Data extract:
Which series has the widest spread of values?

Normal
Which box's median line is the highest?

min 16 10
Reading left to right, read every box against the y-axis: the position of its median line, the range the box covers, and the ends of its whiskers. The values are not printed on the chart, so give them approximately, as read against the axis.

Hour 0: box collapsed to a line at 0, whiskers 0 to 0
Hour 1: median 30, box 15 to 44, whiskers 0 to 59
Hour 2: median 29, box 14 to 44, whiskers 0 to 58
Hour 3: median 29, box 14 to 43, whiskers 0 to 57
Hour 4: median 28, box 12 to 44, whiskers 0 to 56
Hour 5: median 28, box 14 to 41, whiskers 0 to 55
--
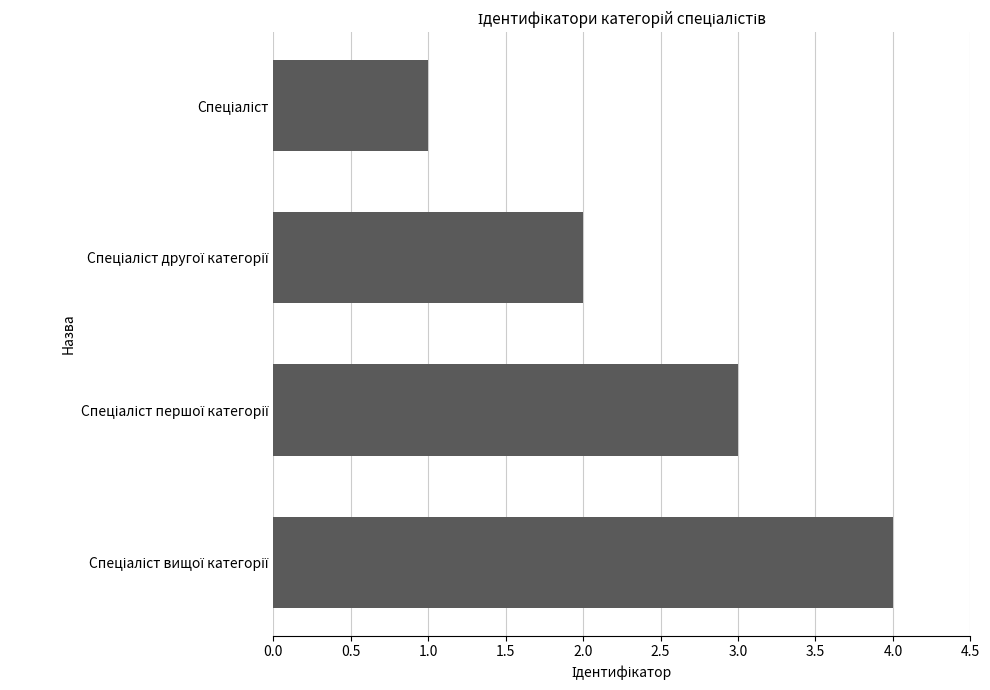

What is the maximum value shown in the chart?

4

Problem:
Report, in full and in their original order, all rows of the data above that contain the word "line".

Response:
Which box's median line is the highest?
Reading left to right, read every box against the y-axis: the position of its median line, the range the box covers, and the ends of its whiskers. The values are not printed on the chart, so give them approximately, as read against the axis.
Hour 0: box collapsed to a line at 0, whiskers 0 to 0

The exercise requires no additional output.